Jake Turnbull, North-East regional spokesman for the Royal College of Nursing, said while the average salary of an NHS chief executive in England was around £173,000 significant numbers of North-East chiefs earn substantially more.

“Indeed, some of the highest paid NHS chief executives in the country are actually based in the North-East,” said Mr Turnbull.

“While I fully appreciate that you have to pay the going rate to attract high quality talent, the reality is that chief executive pay has gone up significantly, while at the same time front-line nurses have experienced multi-year pay freezes.”

Mr Turnbull said several North-East chief executives were now paid close to a quarter of a million pounds.

“If you are a band nurse on under £22,000 a year struggling to cope with making ends meet while providing excellent levels of care in an over-stretched NHS this does not make easy reading,” he added.

The RCN official said at the same time as paying some of the highest salaries in the country North-East trusts are struggling with understaffed wards, long waits in A&E and growing waiting lists.

“We have also got trusts in the region who are having to make unprecedented cost savings because they are running multi-million pound deficits.”

Mr Turnbull said RCN research showed that the North-East has five chief executives in the top 22 in terms of salaries – out of a total of 171 trusts listed.

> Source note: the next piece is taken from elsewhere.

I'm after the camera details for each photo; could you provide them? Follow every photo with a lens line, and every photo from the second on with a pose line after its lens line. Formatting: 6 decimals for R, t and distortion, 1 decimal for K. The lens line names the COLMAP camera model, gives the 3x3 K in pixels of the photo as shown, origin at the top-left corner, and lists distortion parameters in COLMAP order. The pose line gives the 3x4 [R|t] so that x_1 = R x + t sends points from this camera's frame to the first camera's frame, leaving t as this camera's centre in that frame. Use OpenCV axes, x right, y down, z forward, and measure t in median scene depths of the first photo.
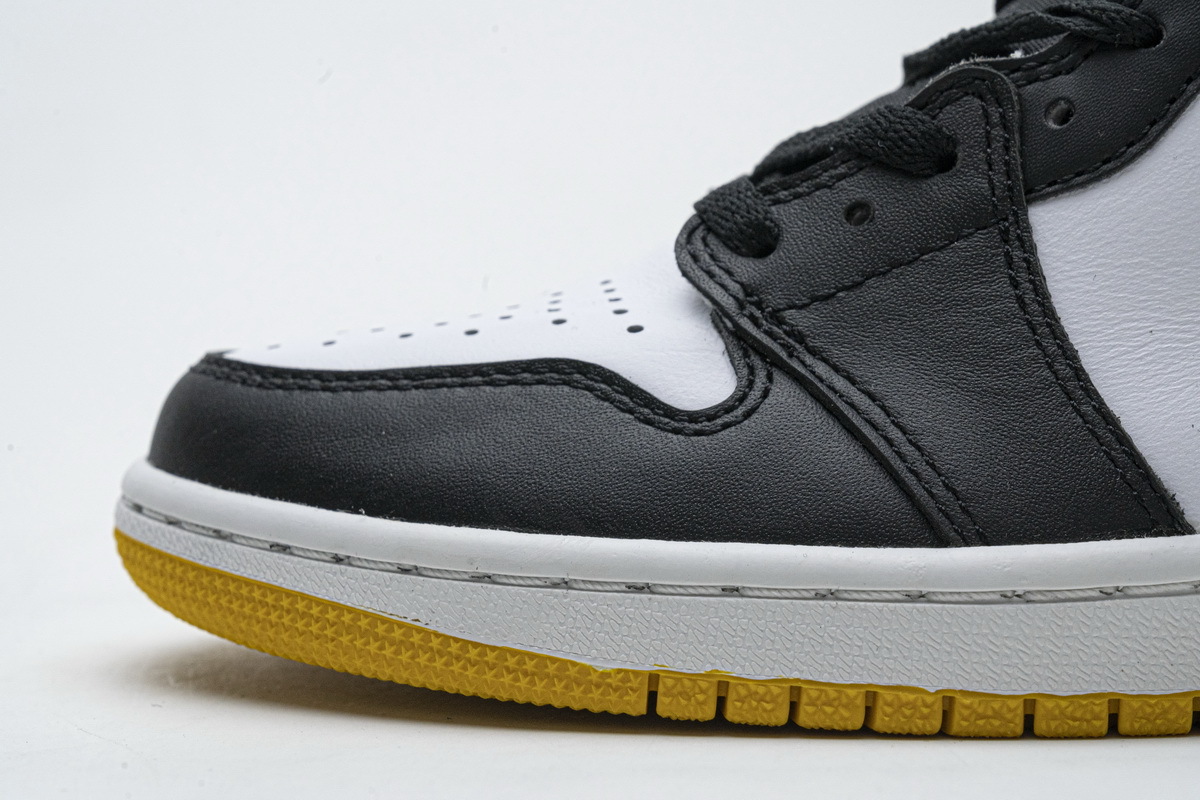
lens RADIAL K [[2425.3, 0, 600.5], [0, 2425.3, 400.3], [0, 0, 1]] dist [0.062043, 0.000000]
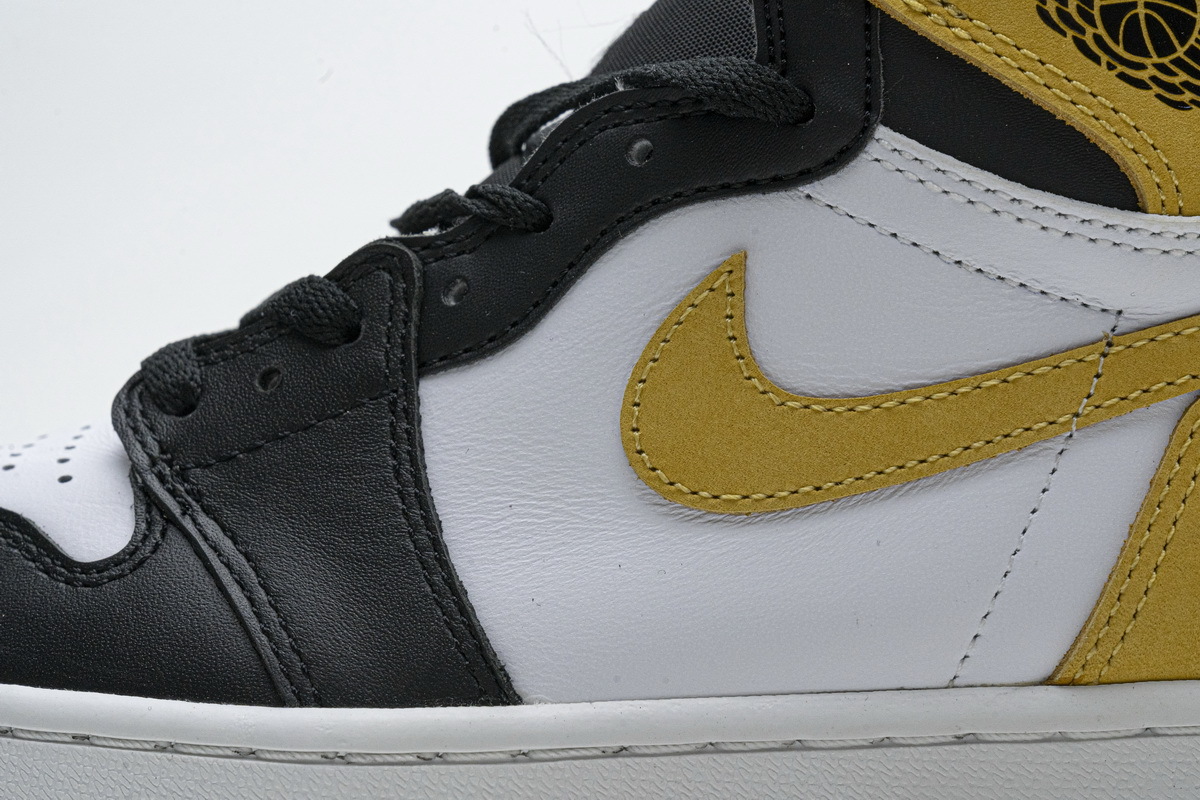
lens RADIAL K [[2425.3, 0, 599.2], [0, 2425.3, 399.6], [0, 0, 1]] dist [0.062043, 0.000000]
pose [[0.995290, 0.037162, -0.089539, 0.352286], [-0.038718, 0.999127, -0.015700, -0.058505], [0.088878, 0.019093, 0.995860, -0.035681]]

“The average across the North-East is around £206,000 which is pretty much 20 per cent over the national average for chief executive pay in the NHS,” he added.

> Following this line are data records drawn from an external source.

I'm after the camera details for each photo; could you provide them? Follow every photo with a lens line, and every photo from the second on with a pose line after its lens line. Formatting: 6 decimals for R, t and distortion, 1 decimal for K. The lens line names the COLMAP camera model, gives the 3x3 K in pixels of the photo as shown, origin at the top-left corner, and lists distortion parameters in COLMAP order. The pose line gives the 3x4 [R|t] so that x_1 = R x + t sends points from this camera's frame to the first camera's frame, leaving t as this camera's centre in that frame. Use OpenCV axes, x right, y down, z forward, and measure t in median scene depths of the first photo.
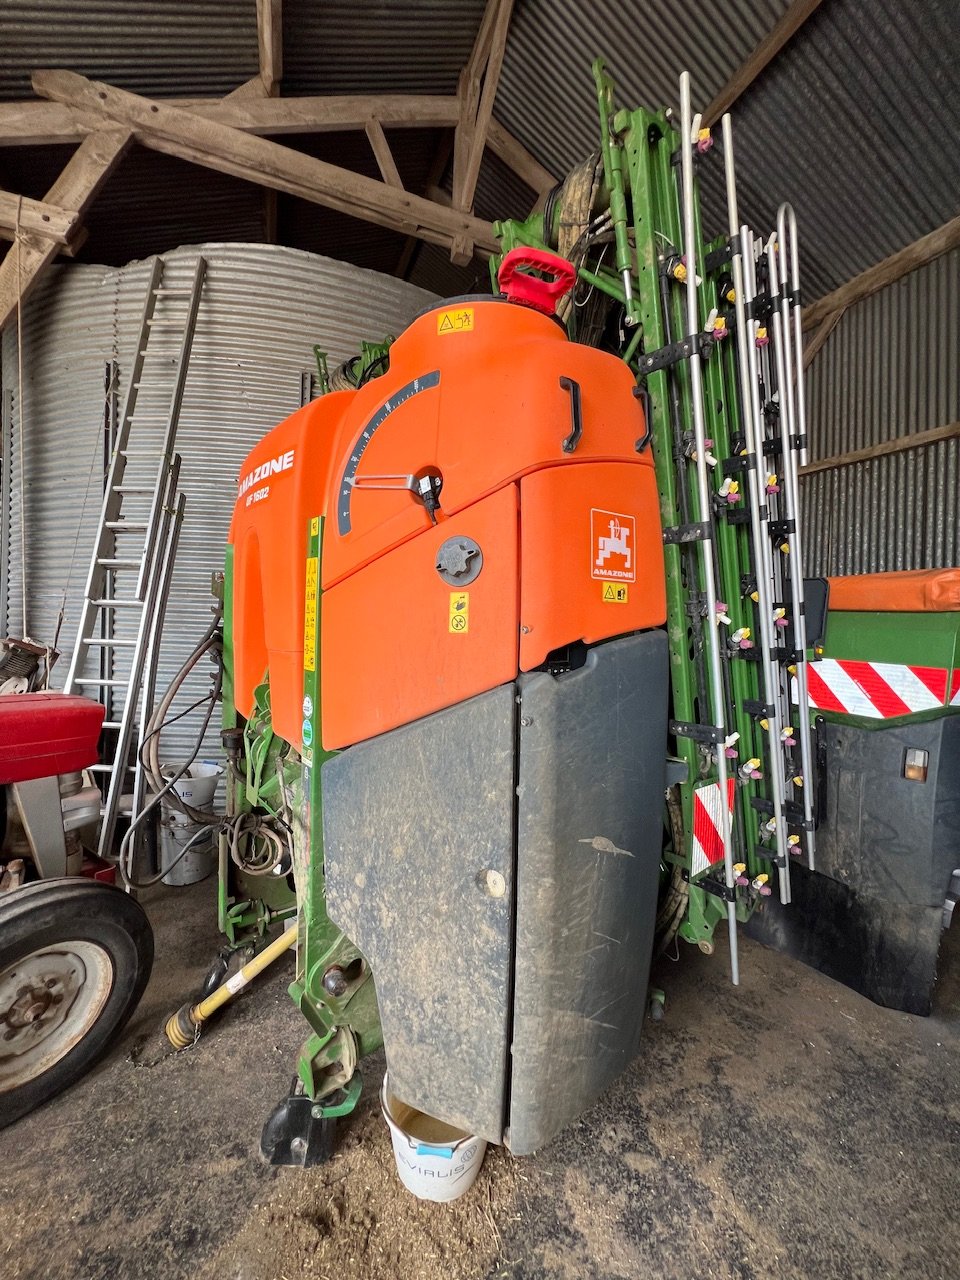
lens RADIAL K [[514.2, 0, 482.3], [0, 514.2, 637.6], [0, 0, 1]] dist [-0.001226, 0.000179]
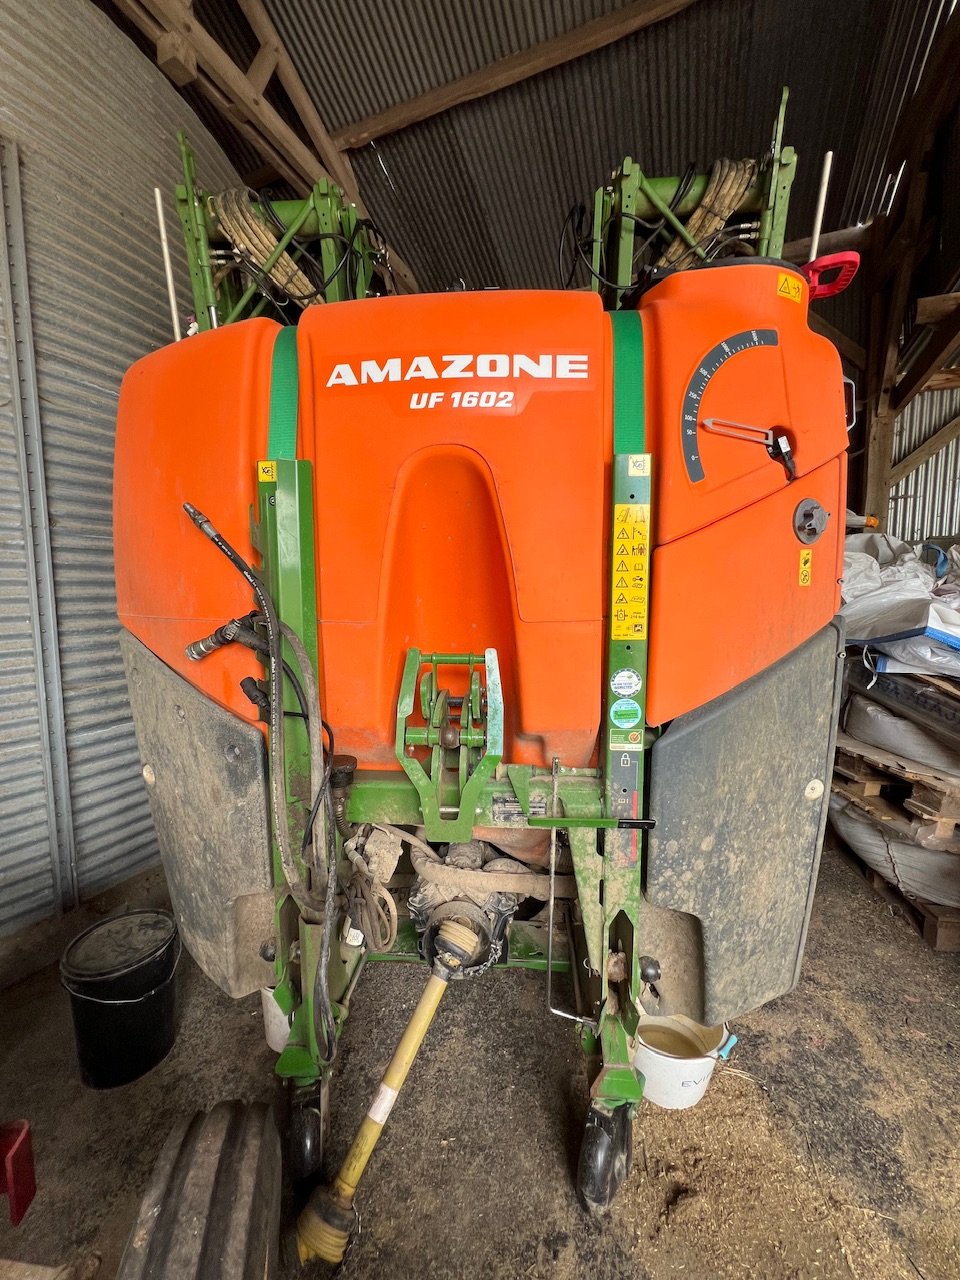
lens RADIAL K [[514.2, 0, 482.3], [0, 514.2, 637.6], [0, 0, 1]] dist [-0.001226, 0.000179]
pose [[0.690232, -0.106335, 0.715732, -1.133957], [0.049876, 0.993782, 0.099545, -0.036829], [-0.721867, -0.033011, 0.691244, 0.610245]]
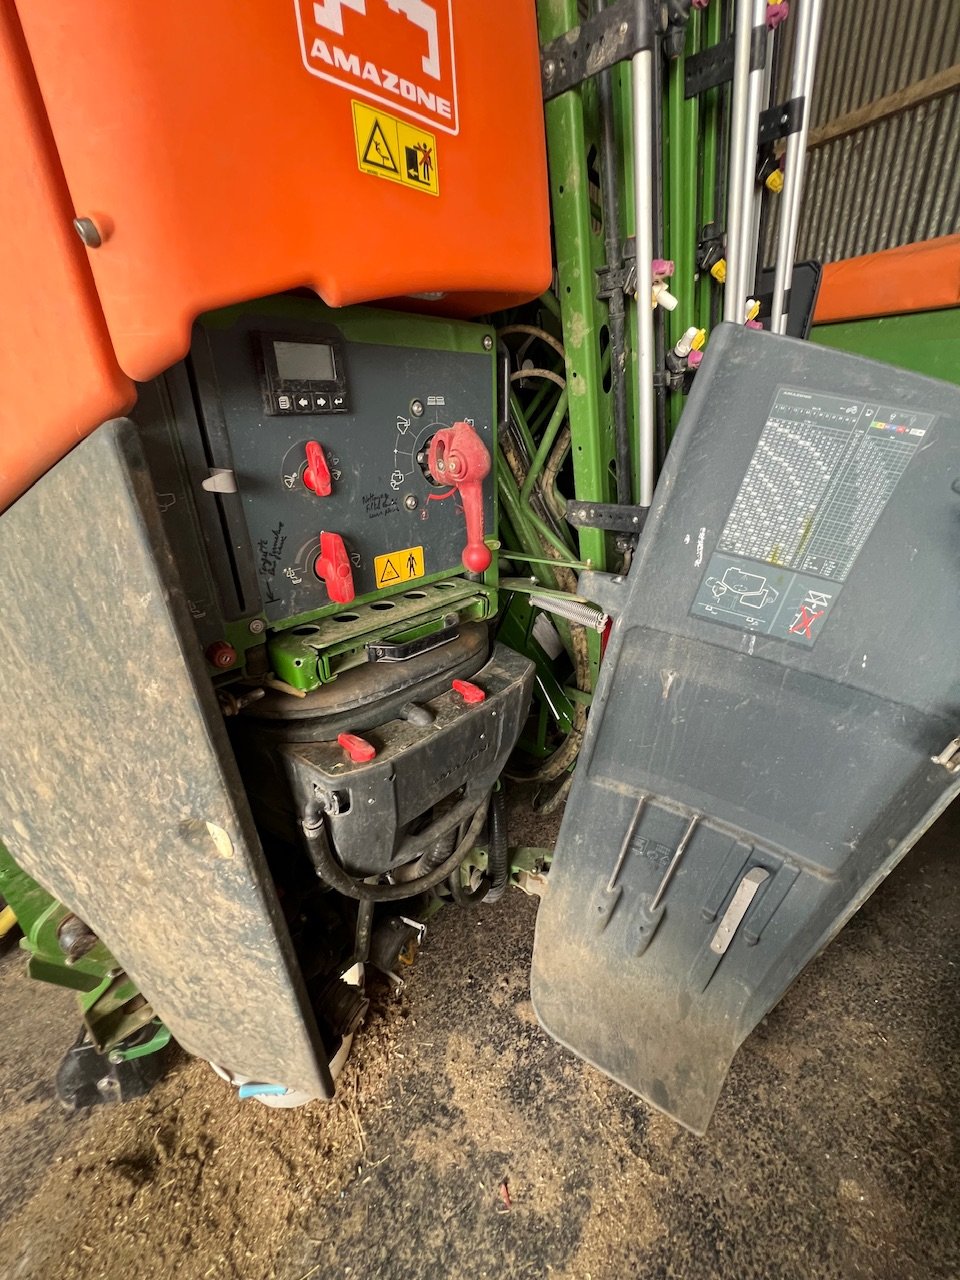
lens RADIAL K [[514.2, 0, 482.3], [0, 514.2, 637.6], [0, 0, 1]] dist [-0.001226, 0.000179]
pose [[0.989239, -0.103761, 0.103154, 0.215556], [0.059105, 0.928344, 0.366994, 0.094584], [-0.133842, -0.356948, 0.924486, 0.459685]]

According to RCN research into salary levels during 2013-14 the top earning chief executive in the North-East was Sir Leonard Fenwick, chief executive of the Newcastle Hospitals Trust, who was on £245,000 to £250,000.

In joint second place was Jim Mackey, chief executive of Northumbria Healthcare and Alan Foster, chief executive of the North Tees and Hartlepool Trust who were both on between £230,000 and £235,000.

Professor Tricia Hart, chief executive of the South Tees Hospitals Trust was joint third along with Ken Bremner, chief executive of the City Hospitals Sunderland Trust.

Kingsley Smith, chairman of the Newcastle Hospitals Trust said: “That salary reflects the fact that this trust is one of the biggest in the country. We have a £1bn turn-over, 14,000 staff and we treated 1.6m patients last year.”

A spokeswoman for QE Gateshead said “it is important that those with ultimate accountability are remunerated appropriately so that we can retain the very best healthcare leaders.”